In camp, there were many young, healthy men who were were restless and instead of spending their days interned, decided to enlist in the U.S. military. Most of these men ended up fighting in Europe with the 442nd battalion, one of which was Eddie Horikawa. You can read Eddie’s story by clicking here. The U.S. military was clever, for they knew that they had to send these men to Europe as opposed to Japan. Mr. Hori stayed in camp, as being the first born son in a Japanese family; he had the duty to look after his parents.
They all tried to keep their lives as normal as possible. The children went to school and kept busy with activities. The men who stayed worked in and around the camp. And the women had various clubs and activities to pass time. The Japanese surrendered on September 2, 1945, and the Minidoka Camp officially closed on October 28, 1945. Today, the camp site has become a historic site that you can visit. If you are interested, please read more about the Minidoka: National Historic Site, which is now part of the National Park Service.

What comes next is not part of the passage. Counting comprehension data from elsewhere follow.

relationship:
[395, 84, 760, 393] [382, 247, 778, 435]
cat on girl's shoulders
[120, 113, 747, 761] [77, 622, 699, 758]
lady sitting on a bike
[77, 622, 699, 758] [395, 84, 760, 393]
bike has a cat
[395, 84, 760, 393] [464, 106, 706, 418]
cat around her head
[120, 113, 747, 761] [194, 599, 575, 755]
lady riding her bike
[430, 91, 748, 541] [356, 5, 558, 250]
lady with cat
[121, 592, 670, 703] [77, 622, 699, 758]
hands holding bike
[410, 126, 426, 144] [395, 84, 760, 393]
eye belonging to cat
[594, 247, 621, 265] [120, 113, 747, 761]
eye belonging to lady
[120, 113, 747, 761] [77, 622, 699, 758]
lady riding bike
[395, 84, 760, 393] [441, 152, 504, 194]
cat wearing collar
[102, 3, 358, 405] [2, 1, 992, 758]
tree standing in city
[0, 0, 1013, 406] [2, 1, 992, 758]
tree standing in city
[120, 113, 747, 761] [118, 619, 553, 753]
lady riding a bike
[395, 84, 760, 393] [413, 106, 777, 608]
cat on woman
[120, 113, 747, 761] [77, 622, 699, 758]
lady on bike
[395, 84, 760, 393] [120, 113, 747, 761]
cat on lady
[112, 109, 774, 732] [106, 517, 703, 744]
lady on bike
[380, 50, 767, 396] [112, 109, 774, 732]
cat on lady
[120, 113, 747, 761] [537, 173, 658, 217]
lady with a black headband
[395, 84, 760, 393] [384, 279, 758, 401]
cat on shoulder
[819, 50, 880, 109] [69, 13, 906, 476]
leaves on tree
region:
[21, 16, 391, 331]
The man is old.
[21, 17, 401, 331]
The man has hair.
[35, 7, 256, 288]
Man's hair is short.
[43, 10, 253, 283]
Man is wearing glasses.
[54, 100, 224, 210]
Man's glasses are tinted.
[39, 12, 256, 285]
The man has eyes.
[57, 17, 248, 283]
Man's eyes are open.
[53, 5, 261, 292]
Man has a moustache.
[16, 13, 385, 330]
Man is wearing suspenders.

After the war, the Hori family went back to Seattle. They were one of the more fortunate ones, as they were able to hang on to the Panama Hotel during the war. However, getting their hotel back wasn’t so straight forward. At first, those managing his hotel during their absence found the business to be quite lucrative during the war and refused to return the hotel. Through the help of his long time friends from before the war, they were able to regain possession. Slowly, life returned to normal and those who left items in their hotel basement came to claim their belongings.
The Japanese community began to rebuild their lives once again but Japan Town never regained the vital energy and activity it had before the war. Today, the area is called the International District and has a wonderful blend of Asian cultures including Japanese, Chinese, Vietnamese, Filipino and other South East Asian countries.
After the war, Mr. Hori continued to run the Panama Hotel and later married Lily Morinaga. They had two children Susan and Robert. The Hori family worked and lived in the hotel until they sold their hotel in 1985.
Always the good Japanese son, after his father’s passing, Mr. Hori sent his mother to Japan for her grandson’s wedding. She was happy to be able to spend time with her family in Kumamoto. Her sisters, brothers, and relatives still lived close to one another and during her time there, they would enjoy tea and visit the local temples together. A year later, Mr. Hori went to Japan to check up on his mother and bring her back to Seattle. Finally, for her, after many years being separated from friends and relatives she was happy to be so close. She realized she wanted to stay in Japan to be near her siblings. So, he made arrangements for her to remain and went home to Seattle alone. I’m sure she must have been truly happy and proud to have such a good, traditional and responsible first born Japanese son. Today Mr. Hori lives in Los Angeles with his daughter Susan.
I am most grateful to Mr. Hori for sharing his wonderful life story with me. Not only fascinating and enjoyable, I believe it is part of our Japanese American history. Here are a few photos I took at the Panama Hotel Tea House. The Japanese mortar and pestle is called usu and kine. This particular piece was made by Mr. Hori’s father, from a Japanese takuwan (pickle) barrel. He poured concrete inside so it weighs a ton. The kine or pestle was hand carved! The tray was made by someone at camp, but he couldn’t recall who. The interior or the tea house integrates the old structure with photos and furniture that compliments the era and space.